DOCUMENT TEXT:
=== Section Start ===

Let’s see. The A-Team, check. The Muppets, check. Addams Family, Munsters, 21 Jump Street, and the list goes on. TV shows are being adapted almost as much as books and comic books. Some better than others from the ability to watch and enjoy them. Some better than others in the box office. Some are even mutilated in their big screen transitions. Hollywood continues to mine the past for future generations, this time going back to the mid 80s.
The original TV series, which ran from 1985 to 1989 starring british born actor Edward Woodward as the title character. It’s the story of a retired intelligence agent of scary abilities who goes into the private sector to help those who need it. So you can imagine my surprise when I see they’ve cast Denzel Washington in the same role. Considering my soon to be coming rant on Hollywood White Washing, I can’t be too annoyed at the casting. I think I am just annoyed it was Denzel.
Before we get any further, let me be clear. I am not a fan of his. I do not deny that he makes good movies – I just don’t enjoy him in them. Inside Man and Man on Fire being two of my favorite films of his. Though in his years since leaving St. Elsewhere he has countless films that are both critically and box office acclaimed. I find his performances largely one dimensional. I see so many of the same behaviors, mannerisms, and ticks in each performance that I could do an entire cinema sins on his personal tropes. I find him flat but that allows the others and the stories he picks to shine.

=== Section End ===

RECORDED DATA:

=== Section Start ===

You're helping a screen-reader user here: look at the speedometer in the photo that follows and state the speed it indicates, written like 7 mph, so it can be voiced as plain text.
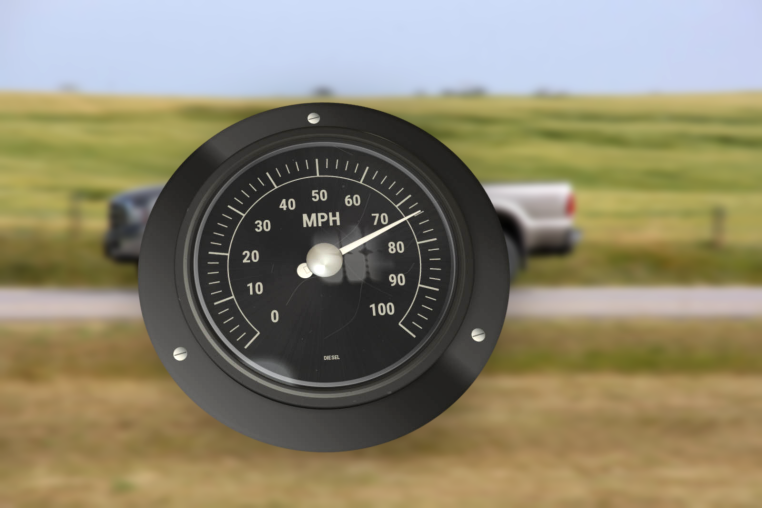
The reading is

=== Section End ===

REQUIRED TASKS:
- A) Answer these from the passage on TV shows adapted for film:
(i) In what years did the original TV series run?
(ii) Which actor played the title character in that original series?
(iii) Which two Denzel Washington films does the writer call favorites?
- B) Which TV shows does the passage on TV shows adapted for film name at its opening as having been adapted already?
- C) Carry the passage on TV shows adapted for film forward from its last sentence.

RESPONSE LIST:
- A)
(i) 1985 to 1989
(ii) Edward Woodward
(iii) Inside Man and Man on Fire

- B) The A-Team, The Muppets, Addams Family, Munsters, 21 Jump Street

- C)
This is one of those situations. The film has a two and a half hour run time and it doesn’t need it; but at the same time doesn’t hurt too badly for it. I do long for the time of shorter films that we once had that were still entertaining. This film is bloated with multiple character stories that have Washington’s character, Robert McCall as the eye of the proverbial hurricane.
The movie carries a cast of extras you will know from other work but barely get to see in this, which is a bit of a shame. Chloë Grace Moretz, as a call girl has one of the more humanizing and less tropish stories. Bill Pulman (Go get em President Whitmore!) and Melissa Leo (Oblivion, Flight) are used to give us more insight into what McCall used to be. Leo’s last line in the film brought a smile to my face. New comer Johnny Skourtis is used well as a fellow employee of Home Depo…er Home Mart with McCall who wants to do better and finds help from McCall in multiple ways. He, like Moretz, brings much needed heart to the film as McCall is rather bland, but intentionally so.
The films Heavy is given to Martin Csokas, who you may (or may not) recognize from one of his three other films this year, Noah, Amazing Spiderman 2 or Sin City a Dame to Kill For. Prior to this, you were able to enjoy him in Kingdom of Heaven and xXx. I think he watched Javier Bardem on repeat from Skyfall as inspiration to this role. He carries the elegance of Christoph Waltz’s Col. Landa with him as well. He considers himself a force of nature who is then confronted with another one. It plays better than I expected it to.
This might be due to the writer, Richard Wenk (yay single writer credit). He previously had provided us films, such as Vamp (which I clearly need to review this October), 16 Blocks, and The Expendables 2. This tells me he is responsible for the pacing issues as much as he is for understanding how to write decent tension with minimal gimmicks in the script.
Of course, the Director gets some blame and praise as well. Probably one of my favorite action directors ever Antoine Fuqua once again delivers what I need from him. This of course isn’t Fuqua’s first time with Denzel either; having worked with him 13 years ago on Training Day. Fuqua also has directed such films as King Arthur, Shooter, and Olympus has Fallen. He has an eye for good , watchable action that is near unmatched. He is also one of a handful of successful directors who aren’t white. This is a very good thing. We need more like him. His sins, however, in this film are the pacing. There were too many stories. Too many moments that didn’t really add anything on the surface.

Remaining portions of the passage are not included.